Лицо отца было желто, как и при жизни. На губах застыла его особенная восторженная полуулыбка, выражавшая грусть и восхищение прекрасным. И Костя понял, что, противясь отцу, безотчетно и сильно любил его. Любил и, более того, понимал его.
Вошли три женщины – одна старая и две молодые, внесли венок. На черной ленте этого особенного венка было написано:
«Нашему дорогому читателю, инженеру Константину Аверьяновичу Шалаеву, от библиотеки № 47».
Они собрали деньги на этот венок, районные библиотекари, и принесли как дар тому, кто любил бескорыстно, без проку…
Ушли из дома его шаги. Его шепот. Его взлетавшая рука. Его сутулость. Его улыбка.
Остались пластинки и книги. Остались мама и Костя.
Дрогнул притаившийся за батареей лохматый, восторженный, трудолюбивый, влюбленный в прекрасное маленький домовой – душа их дома.
Дрогнул, вылез из-за батареи и, плача, Зашагал прочь, шаркая по полу ножками, которые будто передвигал с трудом – в такой он был глубокой задумчивости.

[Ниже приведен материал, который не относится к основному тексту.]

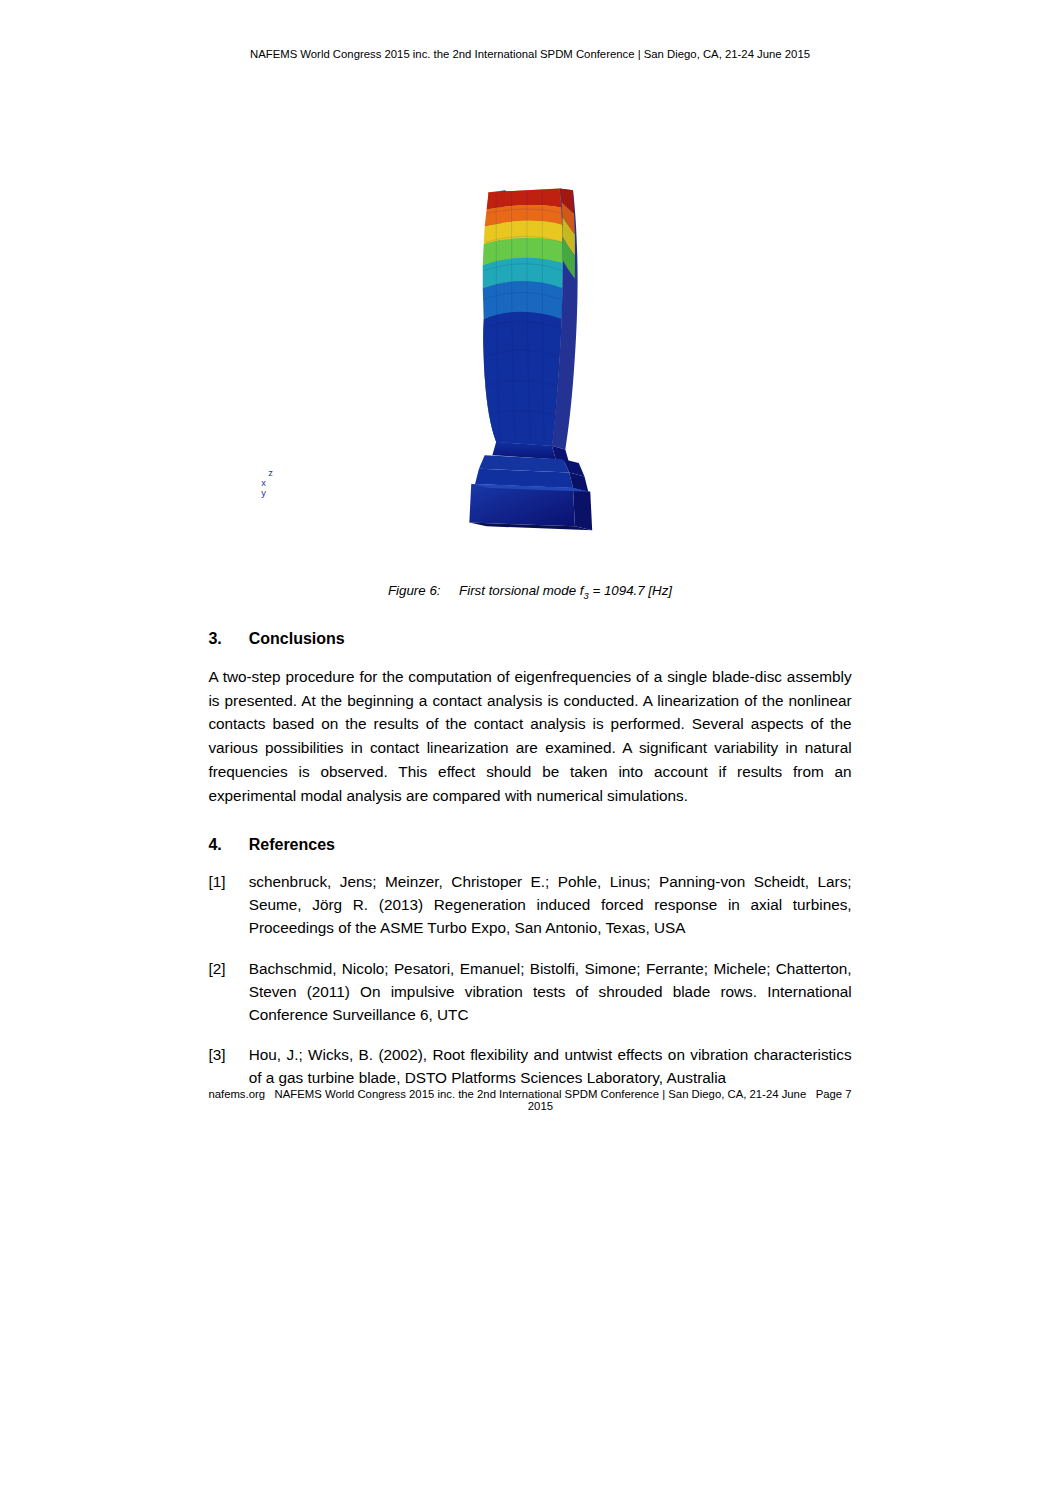NAFEMS World Congress 2015 inc. the 2nd International SPDM Conference | San Diego, CA, 21-24 June 2015
z
x
y
Figure 6: First torsional mode f3 = 1094.7 [Hz]
3. Conclusions
A two-step procedure for the computation of eigenfrequencies of a single blade-disc assembly is presented. At the beginning a contact analysis is conducted. A linearization of the nonlinear contacts based on the results of the contact analysis is performed. Several aspects of the various possibilities in contact linearization are examined. A significant variability in natural frequencies is observed. This effect should be taken into account if results from an experimental modal analysis are compared with numerical simulations.
4. References
[1]
schenbruck, Jens; Meinzer, Christoper E.; Pohle, Linus; Panning-von Scheidt, Lars; Seume, Jörg R. (2013) Regeneration induced forced response in axial turbines, Proceedings of the ASME Turbo Expo, San Antonio, Texas, USA
[2]
Bachschmid, Nicolo; Pesatori, Emanuel; Bistolfi, Simone; Ferrante; Michele; Chatterton, Steven (2011) On impulsive vibration tests of shrouded blade rows. International Conference Surveillance 6, UTC
[3]
Hou, J.; Wicks, B. (2002), Root flexibility and untwist effects on vibration characteristics of a gas turbine blade, DSTO Platforms Sciences Laboratory, Australia
nafems.org
NAFEMS World Congress 2015 inc. the 2nd International SPDM Conference | San Diego, CA, 21-24 June 2015
Page 7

– Сообщите ей!.. Сообщите Розии Ираклиевне, – деревянным голосом говорила мать. – Грузия. Сванетия, селение Калё… Сванетия. Шалаевой Розии Ираклиевне…
Так она говорила в мгновенном прозрении, которое постигает людей в минуты большого горя. Оно – это очень большое горе – разбивает ту плотную скорлупу, в которой прячется истина.
– Розии Ираклиевне. Сванетия. Селение Калё!.. Я знаю, она его любила.